Unterhaltsrechtsreform wird für langjähriger Ehen korrigiert

Die Unterhaltsrechtsreform 2008 hat den nachehelichen Unterhalt rasant heruntergefahren, auch um neue Familiengründungen zu entlasten. Diese massive Umorientierung wird zum 1.3. etwas entschärft.

Eine Rechtsänderung im BGB reagiert auf anhaltende Kritik an der Situation von Ex-Ehefrauen aus Ehen nach klassischem Rollenmodell. Im Unterhaltsrecht soll bei einer Scheidung die Dauer einer Ehe stärker berücksichtigt und so ein zuvor nicht absehbarer sozialer Abstieg vor allem von Frauen verhindert werden.

Änderung in § 1578b BGB

Dazu wird § 1578b BGB ab dem 1.3.2013 ergänzt. Der Unterhaltsanspruch des geschiedenen Ehegatten konnte bisher herabgesetzt oder zeitlich befristet werden, wenn eine weitere Unterhaltszahlung auch unter Berücksichtigung der Belange eines Berechtigten unbillig war.

Lange Ehedauer wieder ein stärkeres Kriterium

Künftig soll insbesondere die lange Ehedauer wieder ein stärkeres Kriterium bei der Billigkeitsabwägung sein. Nachteile gem. § 1568b Abs.1 Satz 3 BGB können sich vor allem auch aus der Dauer der Pflege oder Erziehung eines gemeinschaftlichen Kindes sowie aus der Gestaltung von Haushaltsführung und Erwerbstätigkeit während der Ehe ergeben.

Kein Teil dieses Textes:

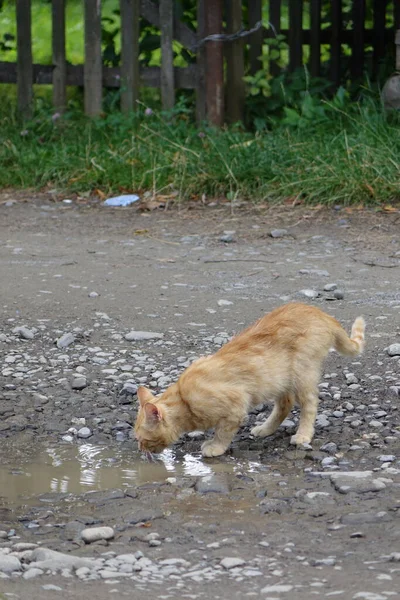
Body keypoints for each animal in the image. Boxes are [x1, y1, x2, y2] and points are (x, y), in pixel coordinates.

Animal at [133, 302, 364, 458]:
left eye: (142, 439)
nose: (140, 449)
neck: (184, 399)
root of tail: (321, 313)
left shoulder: (236, 405)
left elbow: (223, 432)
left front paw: (215, 447)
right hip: (279, 379)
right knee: (285, 403)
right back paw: (265, 429)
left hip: (302, 371)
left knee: (309, 403)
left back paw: (303, 435)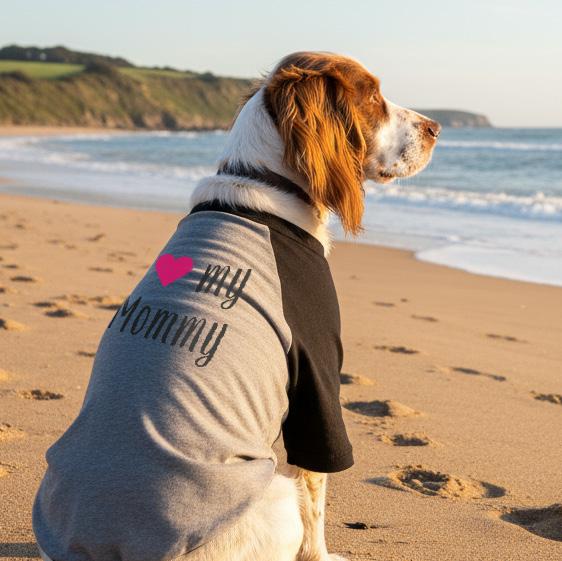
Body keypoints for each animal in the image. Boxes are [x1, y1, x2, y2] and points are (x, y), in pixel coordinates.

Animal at [34, 51, 439, 561]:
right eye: (370, 96)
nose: (436, 127)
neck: (268, 181)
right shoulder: (317, 375)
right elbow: (317, 492)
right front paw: (325, 555)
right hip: (275, 496)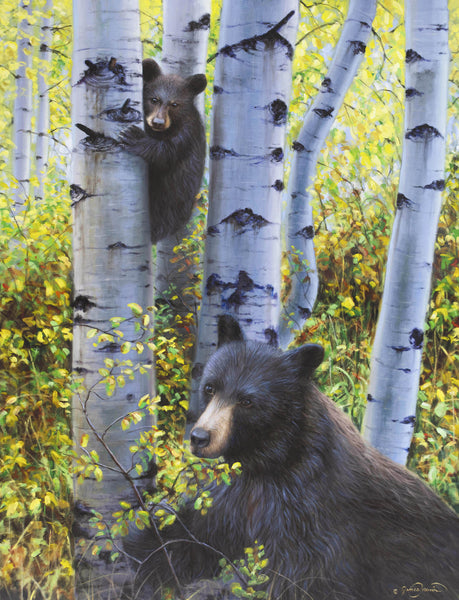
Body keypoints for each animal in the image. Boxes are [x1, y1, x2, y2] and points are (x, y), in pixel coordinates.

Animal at [118, 58, 207, 241]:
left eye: (174, 104)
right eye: (154, 99)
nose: (157, 122)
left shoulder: (188, 132)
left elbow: (165, 153)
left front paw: (133, 136)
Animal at [125, 316, 459, 596]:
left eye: (247, 401)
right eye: (210, 387)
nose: (200, 438)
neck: (269, 460)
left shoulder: (308, 513)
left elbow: (293, 575)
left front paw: (209, 588)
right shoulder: (231, 499)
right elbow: (184, 538)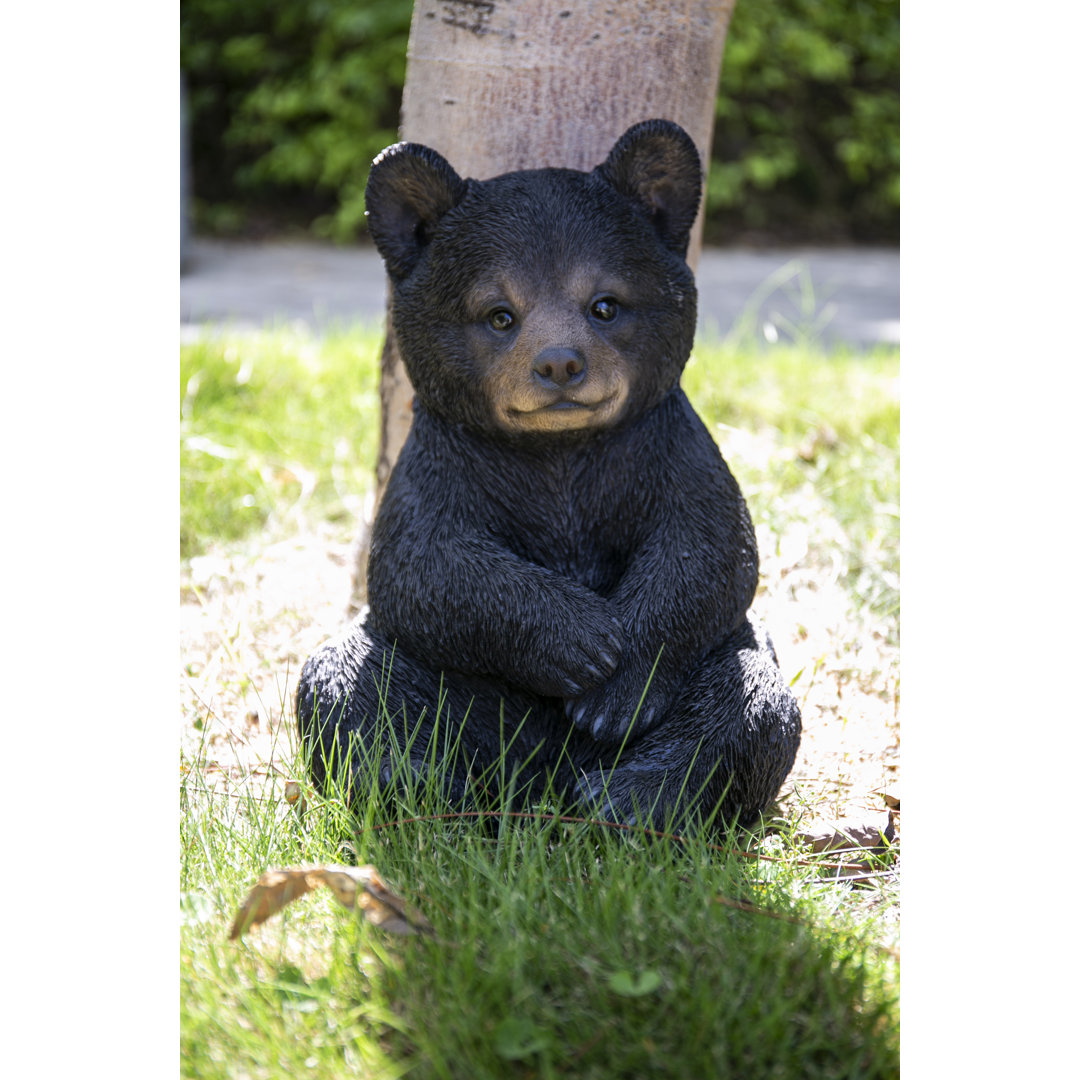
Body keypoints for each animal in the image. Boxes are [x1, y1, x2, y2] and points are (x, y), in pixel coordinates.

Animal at [296, 119, 801, 827]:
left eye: (605, 304)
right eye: (498, 313)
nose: (560, 363)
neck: (558, 450)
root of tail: (540, 775)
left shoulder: (666, 450)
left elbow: (707, 549)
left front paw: (613, 686)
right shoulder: (444, 464)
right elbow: (422, 564)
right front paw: (583, 640)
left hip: (723, 663)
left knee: (748, 706)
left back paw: (627, 797)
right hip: (453, 688)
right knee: (348, 687)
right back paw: (428, 783)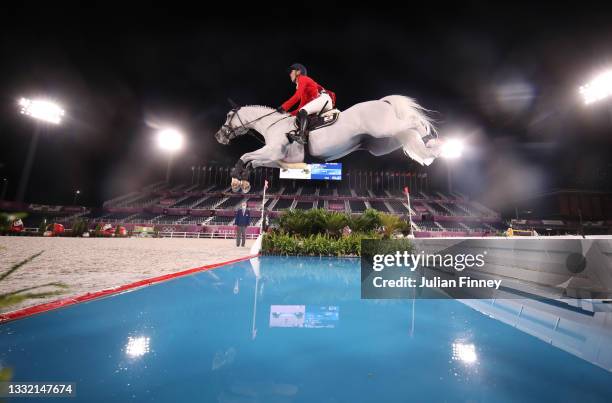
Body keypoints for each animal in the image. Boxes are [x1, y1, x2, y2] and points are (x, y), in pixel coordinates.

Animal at [215, 96, 440, 194]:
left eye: (228, 116)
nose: (218, 136)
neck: (271, 124)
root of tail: (382, 101)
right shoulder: (278, 159)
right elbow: (252, 161)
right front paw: (242, 182)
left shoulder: (272, 151)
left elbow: (246, 156)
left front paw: (236, 178)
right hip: (382, 143)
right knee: (408, 134)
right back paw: (430, 150)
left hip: (383, 129)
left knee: (414, 122)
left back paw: (433, 141)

Kann auch schon erledigte Sachverhalte betreffen

In der Praxis wird die Gesetzesänderung große Bedeutung nicht nur für anhängige Verfahren, sondern auch für erledigte Verfahren haben. Eine Gesetzesänderung ist ein Abänderungsgrund i. S. der §§ 238 und 239 FamFG.

Familienarbeit honorieren

Geschiedene Frauen, die wegen der Familienarbeit - also Haushalt oder Kinderbetreuung - ihre eigene Berufstätigkeit zurückgestellt oder nicht weiterentwickelt haben, können nun wieder damit rechnen, mehr und länger Unterhalt von ihrem Ex-Mann zu bekommen, wenn sie lange verheiratet waren. Doch auch die reine Ehedauer soll eine vertrauensschützende Rolle spielen.

Nachjustierung der Reform

Mit dem Gesetzentwurf erfolge eine Nachjustierung der Reform des Unterhaltsrechts von 2008. Die Rechtsexpertin der Unionsfraktion, Ute Granold (CDU), betonte: «Wir wollen, dass Ehefrauen, die vor langer Zeit geheiratet haben, im Fall einer Scheidung nicht ins Bodenlose fallen.»

Mit der Neuregelung des Unterhaltsrechts vor fünf Jahren war die «nacheheliche Solidarität» auf ein Minimum beschränkt worden. Damit sollte die frühere Praxis nach dem etwas klischeehaften Motto «einmal Chefarztgattin, immer Chefarztgattin» beendet werden.

Bemängelt wurde damals, dass oft der Mann bis ans Lebensende zahlen musste, damit die Ex-Partnerin nach der Scheidung keine Abstriche machen muss. Seit der Reform sind Ehepartner nach einer Trennung grundsätzlich selbst für ihren Lebensunterhalt verantwortlich. Für die Lebensplanung der klassischen Ehefrauen kam diese recht überstürzte Neuorientierung im Familienrecht aber ebenso unvorhersehbar wie radikal zum Tragen. Nach jahrzehntelanger Arbeitsteilung in Sachen Familienarbeit und Erwerbstätigkeit standen sie nun vor dem Nichts und einem Minijob.